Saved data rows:

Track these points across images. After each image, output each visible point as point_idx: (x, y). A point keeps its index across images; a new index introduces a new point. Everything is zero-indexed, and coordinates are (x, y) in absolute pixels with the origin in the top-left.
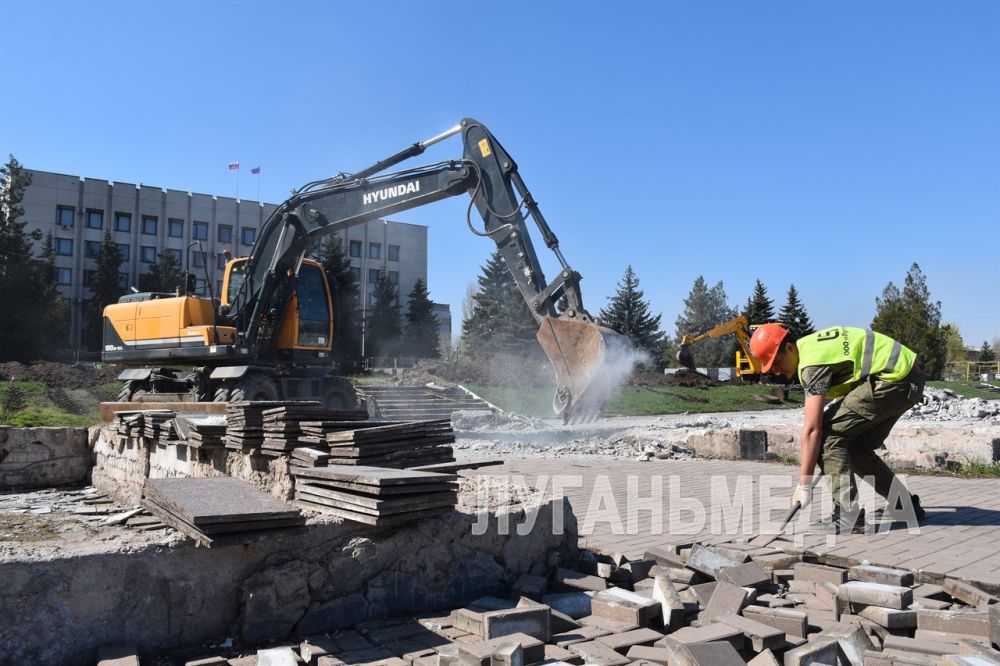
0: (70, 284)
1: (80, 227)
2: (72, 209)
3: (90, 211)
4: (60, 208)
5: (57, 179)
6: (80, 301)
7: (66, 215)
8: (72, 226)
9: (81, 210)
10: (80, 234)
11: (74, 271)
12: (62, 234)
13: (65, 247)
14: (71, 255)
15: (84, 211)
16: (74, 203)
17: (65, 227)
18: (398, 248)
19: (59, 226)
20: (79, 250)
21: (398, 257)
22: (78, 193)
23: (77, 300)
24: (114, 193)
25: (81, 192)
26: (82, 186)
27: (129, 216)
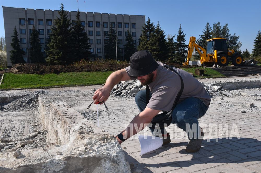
0: (26, 43)
1: (27, 25)
2: (24, 19)
3: (30, 19)
4: (20, 19)
5: (18, 9)
6: (29, 48)
7: (23, 22)
8: (24, 25)
9: (26, 19)
10: (27, 27)
11: (27, 39)
12: (22, 28)
13: (23, 32)
14: (25, 34)
15: (27, 19)
16: (24, 17)
17: (22, 25)
18: (135, 24)
19: (20, 25)
20: (27, 32)
21: (135, 27)
22: (25, 14)
23: (28, 48)
24: (37, 13)
25: (26, 13)
26: (26, 11)
27: (42, 20)
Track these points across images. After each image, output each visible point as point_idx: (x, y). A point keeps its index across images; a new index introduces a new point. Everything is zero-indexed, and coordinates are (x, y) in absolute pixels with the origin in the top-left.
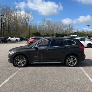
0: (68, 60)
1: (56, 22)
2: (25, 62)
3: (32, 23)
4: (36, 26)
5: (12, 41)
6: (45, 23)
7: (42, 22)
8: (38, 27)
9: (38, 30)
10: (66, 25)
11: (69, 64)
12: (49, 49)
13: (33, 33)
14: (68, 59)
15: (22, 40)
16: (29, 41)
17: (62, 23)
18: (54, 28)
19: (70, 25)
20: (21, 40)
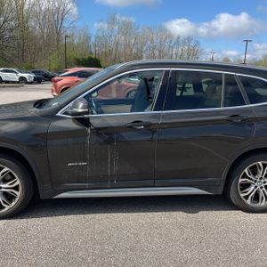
0: (241, 180)
1: (149, 28)
2: (18, 194)
3: (74, 27)
4: (88, 39)
5: (7, 82)
6: (117, 27)
7: (106, 25)
8: (93, 39)
9: (93, 50)
10: (178, 38)
11: (247, 197)
12: (148, 125)
13: (77, 60)
14: (244, 176)
15: (41, 78)
16: (59, 83)
17: (166, 31)
18: (142, 48)
19: (189, 39)
20: (38, 81)
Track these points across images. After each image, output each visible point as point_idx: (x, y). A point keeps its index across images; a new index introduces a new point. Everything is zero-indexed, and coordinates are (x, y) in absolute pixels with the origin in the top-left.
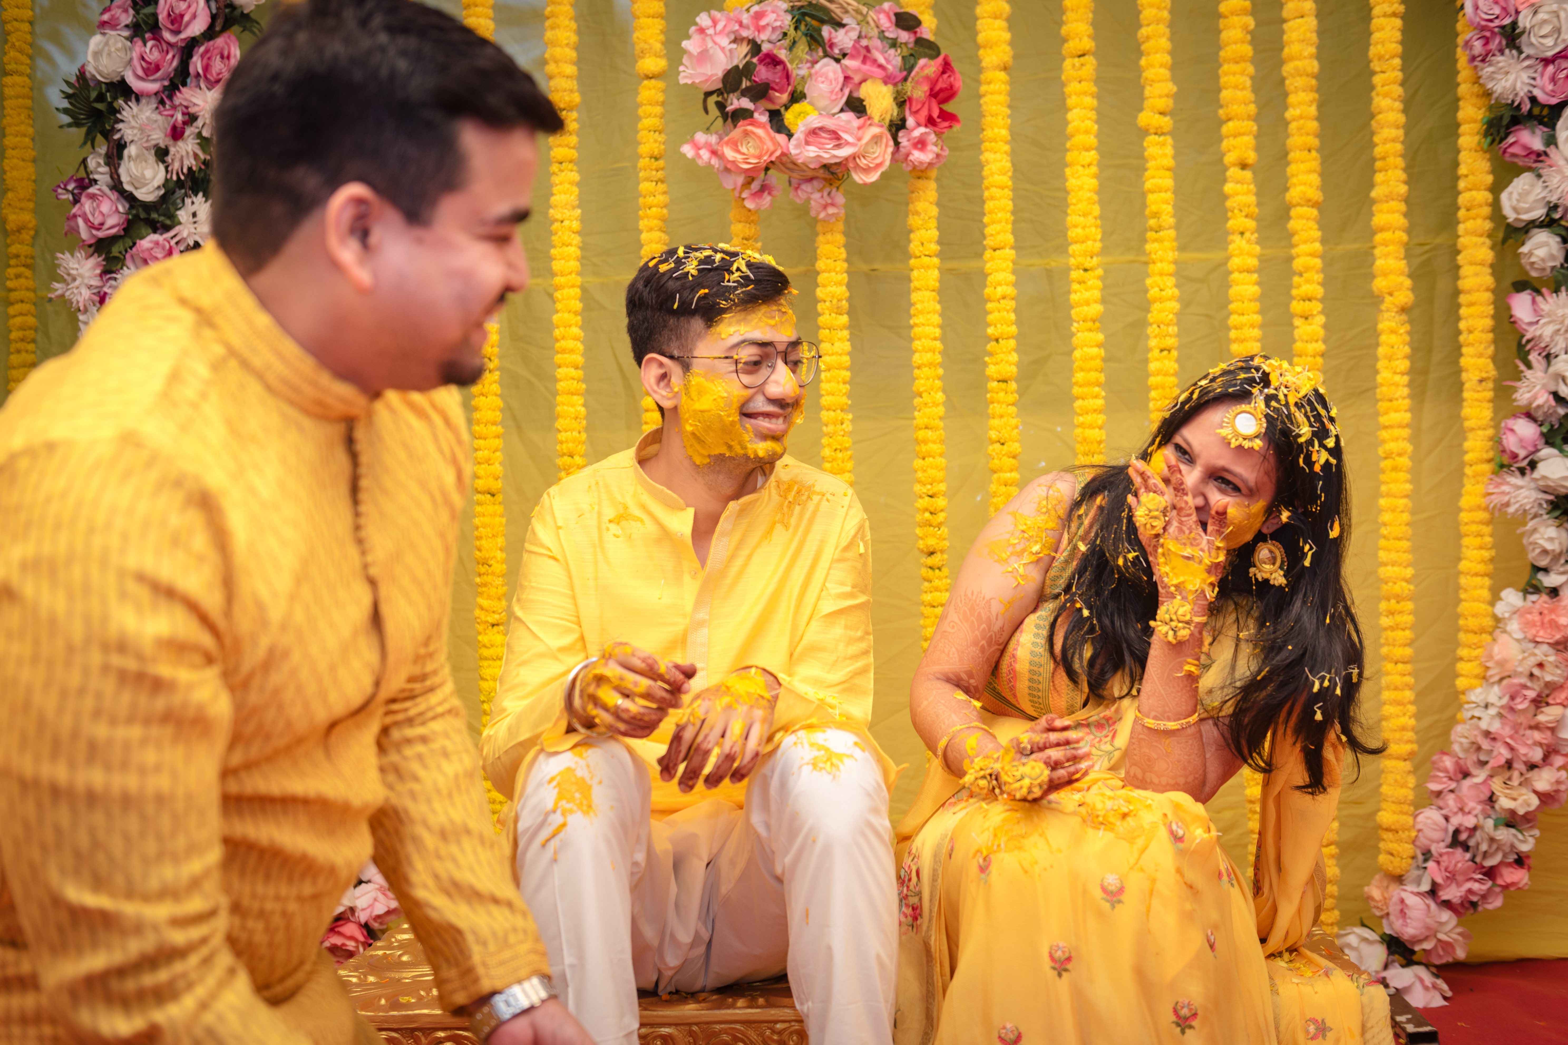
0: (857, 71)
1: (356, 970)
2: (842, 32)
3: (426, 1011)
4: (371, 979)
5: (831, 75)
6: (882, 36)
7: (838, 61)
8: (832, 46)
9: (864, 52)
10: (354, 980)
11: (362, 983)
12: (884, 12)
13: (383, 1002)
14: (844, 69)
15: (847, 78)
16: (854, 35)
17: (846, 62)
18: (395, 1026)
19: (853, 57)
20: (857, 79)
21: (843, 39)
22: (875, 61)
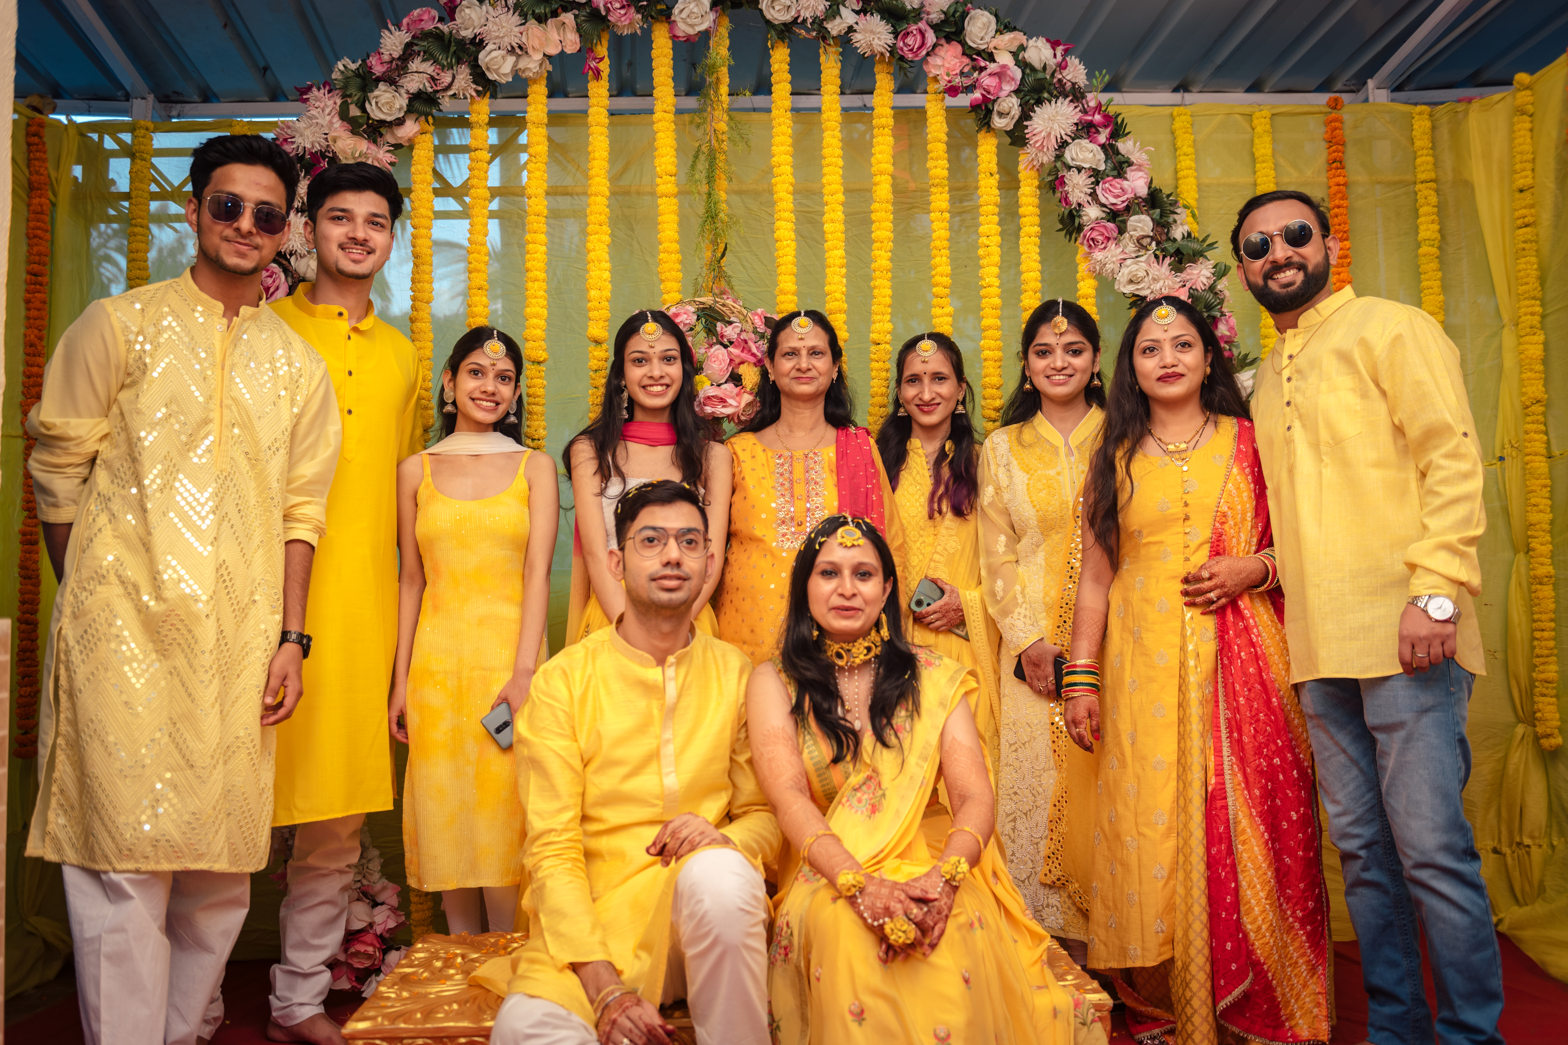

__What you have to do__. Please copy every row above verbatim, leaving the pictures out of your answer.

__Response__.
Track these points across images. After each image, output each visible point as point_idx: (x, y). A point keeps its index across images; a new index introduces a new point. Everything is zero-indexed, and coordinates are (x, y) in absolute pixels with the origin in the top-left.
0: (70, 284)
1: (80, 227)
2: (72, 209)
3: (90, 211)
4: (60, 208)
5: (57, 179)
6: (80, 301)
7: (66, 215)
8: (72, 226)
9: (81, 210)
10: (80, 234)
11: (74, 271)
12: (62, 234)
13: (65, 247)
14: (71, 255)
15: (84, 211)
16: (74, 203)
17: (65, 227)
18: (398, 248)
19: (59, 226)
20: (79, 250)
21: (398, 257)
22: (78, 193)
23: (77, 300)
24: (114, 193)
25: (81, 192)
26: (82, 186)
27: (129, 216)
0: (26, 43)
1: (27, 25)
2: (24, 19)
3: (30, 19)
4: (20, 19)
5: (18, 9)
6: (29, 48)
7: (23, 22)
8: (24, 25)
9: (26, 19)
10: (27, 27)
11: (27, 39)
12: (22, 28)
13: (23, 32)
14: (25, 34)
15: (27, 19)
16: (24, 17)
17: (22, 25)
18: (135, 24)
19: (20, 25)
20: (27, 32)
21: (135, 27)
22: (25, 14)
23: (28, 48)
24: (37, 13)
25: (26, 13)
26: (26, 11)
27: (42, 20)
Track these points across images. After each image, output each visible point as point_idx: (x, y). A point keeps its index across images; a new index introduces a new point. Everything is zero-indexed, and coordinates are (x, y) in absolute pixels with the origin in the top-left.
0: (68, 60)
1: (56, 22)
2: (25, 62)
3: (32, 23)
4: (36, 26)
5: (12, 41)
6: (45, 23)
7: (42, 22)
8: (38, 27)
9: (38, 30)
10: (66, 25)
11: (69, 64)
12: (49, 49)
13: (33, 33)
14: (68, 59)
15: (22, 40)
16: (29, 41)
17: (62, 23)
18: (54, 28)
19: (70, 25)
20: (21, 40)
0: (241, 180)
1: (149, 28)
2: (18, 194)
3: (74, 27)
4: (88, 39)
5: (7, 82)
6: (117, 27)
7: (106, 25)
8: (93, 39)
9: (93, 50)
10: (178, 38)
11: (247, 197)
12: (148, 125)
13: (77, 60)
14: (244, 176)
15: (41, 78)
16: (59, 83)
17: (166, 31)
18: (142, 48)
19: (189, 39)
20: (38, 81)
Track these points across images. After each image, output each visible point as point_idx: (x, y). A point keeps its index across images; a new index introduces a new point. Everything is zero-indexed, and coordinates are (x, y) in absolute pixels with the origin in the top-left.
0: (857, 71)
1: (356, 970)
2: (842, 32)
3: (426, 1011)
4: (371, 979)
5: (831, 75)
6: (882, 36)
7: (838, 61)
8: (832, 46)
9: (864, 52)
10: (354, 980)
11: (362, 983)
12: (884, 12)
13: (383, 1002)
14: (844, 69)
15: (847, 78)
16: (854, 35)
17: (846, 62)
18: (395, 1026)
19: (853, 57)
20: (857, 79)
21: (843, 39)
22: (875, 61)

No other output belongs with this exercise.